The linearised conformal Einstein field equations around a Petrov-type~D spacetime: the conformal Teukolsky equation
Edgar Gasperin, Rodrigo Panosso Macedo, Justin Feng
TL;DR
This work builds a covariant, conformal formulation of black-hole perturbation theory by deriving a CEFE-based version of the Teukolsky equation. By promoting the conformal factor $\Xi$ to a dynamical field within Friedrich’s conformal Einstein field equations and employing Newman-Penrose formalism, the authors obtain a conformal Teukolsky equation that mirrors the classical Teukolsky equation while remaining regular at the conformal boundary. Linearising about a Petrov type D background (e.g., Kerr) reveals decoupling of the conformal perturbations from the rescaled Weyl perturbations, enabling a clean master equation for spin weights $\mathfrak{s}=\pm2$. The paper provides two concrete applications: a hyperboloidal Kerr representation where the master variable is identified with a NP component of the rescaled Weyl tensor, and a cylinder-at-spatial-infinity representation where the CEFE-Teukolsky equation reduces to transport equations along the cylinder. This framework bridges traditional BH perturbation theory with a fully covariant conformal approach, paving the way for non-linear and metric-reconstruction extensions within a regular, geometrically transparent setting.
Abstract
While the Teukolsky equation plays a central role in traditional treatments of perturbations of algebraically special spacetimes, its relation to Friedrich's conformal Einstein field equations (CEFEs) remains largely unexplored. Here we develop a conformal formulation of black-hole perturbation theory based on the CEFEs and derive the conformal Teukolsky equation.

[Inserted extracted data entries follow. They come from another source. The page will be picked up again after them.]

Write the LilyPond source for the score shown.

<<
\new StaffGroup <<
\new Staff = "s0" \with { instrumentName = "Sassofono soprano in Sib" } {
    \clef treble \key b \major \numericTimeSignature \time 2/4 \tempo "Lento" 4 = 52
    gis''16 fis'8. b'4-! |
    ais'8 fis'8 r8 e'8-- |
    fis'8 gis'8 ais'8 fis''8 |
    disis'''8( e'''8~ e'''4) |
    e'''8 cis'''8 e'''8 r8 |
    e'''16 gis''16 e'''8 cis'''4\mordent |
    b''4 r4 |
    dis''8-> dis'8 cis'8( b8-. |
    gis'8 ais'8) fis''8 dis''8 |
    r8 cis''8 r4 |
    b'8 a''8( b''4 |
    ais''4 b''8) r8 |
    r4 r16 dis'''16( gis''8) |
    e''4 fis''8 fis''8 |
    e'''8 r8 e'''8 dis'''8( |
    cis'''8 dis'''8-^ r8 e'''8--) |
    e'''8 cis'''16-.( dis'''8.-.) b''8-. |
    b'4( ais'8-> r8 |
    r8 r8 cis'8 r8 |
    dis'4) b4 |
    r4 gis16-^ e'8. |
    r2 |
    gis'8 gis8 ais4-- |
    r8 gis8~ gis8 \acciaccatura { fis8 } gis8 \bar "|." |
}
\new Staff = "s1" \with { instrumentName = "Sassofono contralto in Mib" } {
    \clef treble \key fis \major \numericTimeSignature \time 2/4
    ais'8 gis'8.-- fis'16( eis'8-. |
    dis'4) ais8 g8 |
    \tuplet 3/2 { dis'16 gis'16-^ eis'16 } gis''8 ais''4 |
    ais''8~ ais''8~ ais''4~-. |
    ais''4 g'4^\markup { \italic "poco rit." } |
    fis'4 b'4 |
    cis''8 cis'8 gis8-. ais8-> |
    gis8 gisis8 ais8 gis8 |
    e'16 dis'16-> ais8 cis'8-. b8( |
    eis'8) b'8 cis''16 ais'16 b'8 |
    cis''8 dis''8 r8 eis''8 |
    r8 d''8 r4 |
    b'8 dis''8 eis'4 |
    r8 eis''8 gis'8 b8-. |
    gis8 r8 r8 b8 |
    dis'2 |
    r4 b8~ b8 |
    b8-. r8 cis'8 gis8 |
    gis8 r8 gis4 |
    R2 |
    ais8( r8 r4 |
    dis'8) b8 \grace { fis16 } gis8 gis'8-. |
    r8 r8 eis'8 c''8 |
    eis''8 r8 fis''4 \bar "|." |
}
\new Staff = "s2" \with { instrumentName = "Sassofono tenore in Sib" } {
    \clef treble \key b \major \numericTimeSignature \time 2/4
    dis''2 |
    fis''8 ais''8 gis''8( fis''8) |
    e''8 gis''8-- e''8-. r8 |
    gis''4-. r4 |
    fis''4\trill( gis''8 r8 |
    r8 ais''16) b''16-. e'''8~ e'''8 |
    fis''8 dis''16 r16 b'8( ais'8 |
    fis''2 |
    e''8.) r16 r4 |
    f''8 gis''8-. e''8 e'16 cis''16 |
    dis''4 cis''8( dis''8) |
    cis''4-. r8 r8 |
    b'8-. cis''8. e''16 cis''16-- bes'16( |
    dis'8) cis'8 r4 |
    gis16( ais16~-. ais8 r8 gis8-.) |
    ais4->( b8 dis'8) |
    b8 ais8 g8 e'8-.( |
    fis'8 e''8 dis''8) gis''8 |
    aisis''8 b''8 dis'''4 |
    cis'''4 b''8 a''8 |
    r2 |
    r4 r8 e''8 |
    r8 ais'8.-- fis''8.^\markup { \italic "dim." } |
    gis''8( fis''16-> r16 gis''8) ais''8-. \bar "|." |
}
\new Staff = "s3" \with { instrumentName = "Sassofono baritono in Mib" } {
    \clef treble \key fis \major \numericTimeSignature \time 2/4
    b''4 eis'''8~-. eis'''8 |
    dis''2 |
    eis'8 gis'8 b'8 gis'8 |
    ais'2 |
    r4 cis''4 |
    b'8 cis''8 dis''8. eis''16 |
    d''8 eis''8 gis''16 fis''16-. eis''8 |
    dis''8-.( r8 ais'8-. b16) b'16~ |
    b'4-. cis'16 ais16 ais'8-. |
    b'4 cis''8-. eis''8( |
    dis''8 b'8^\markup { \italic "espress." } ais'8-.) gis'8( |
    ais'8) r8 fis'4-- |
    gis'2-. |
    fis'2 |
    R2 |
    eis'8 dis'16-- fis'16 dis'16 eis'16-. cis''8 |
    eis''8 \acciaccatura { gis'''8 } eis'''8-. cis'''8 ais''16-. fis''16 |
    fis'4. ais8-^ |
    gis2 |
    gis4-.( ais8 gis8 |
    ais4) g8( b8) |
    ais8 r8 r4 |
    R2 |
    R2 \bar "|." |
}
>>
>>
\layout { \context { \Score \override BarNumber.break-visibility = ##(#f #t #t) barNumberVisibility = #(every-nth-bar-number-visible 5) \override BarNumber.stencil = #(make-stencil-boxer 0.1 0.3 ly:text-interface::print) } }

Starting from a transparent review of Friedrich's regularisation strategy, this work establishes a direct connection between mainstream curvature-based linear perturbation theory and conformal formulations of general relativity. This perspective is timely given the growing relevance of hyperboloidal frameworks in black-hole perturbation theory, where conformal compactification is introduced at the level of an already linearised effective wave equation. Here instead, the conformal factor is a dynamical variable within the field equations. In the non-linear equations there is a coupling between conformal and curvature perturbations; however, when linearised around a Petrov-type D background, the conformal factor decouples from the equations governing the Newman-Penrose components $φ_0$ and $φ_4$ of the rescaled Weyl tensor. The resulting equation preserves the structural form of the classical Teukolsky equation while remaining regular at the conformal boundary. This provides a geometric interpretation of the hyperboloidal master variable and an entry point into the CEFE framework. We further derive the conformal Teukolsky equation for a conformal representation of Kerr spacetime where spatial infinity is realised as a blown-up cylinder. By bridging conformal and traditional approaches to black-hole perturbation theory, the framework highlights a geometrically regular representation of perturbative dynamics that may inform extensions beyond the linear regime.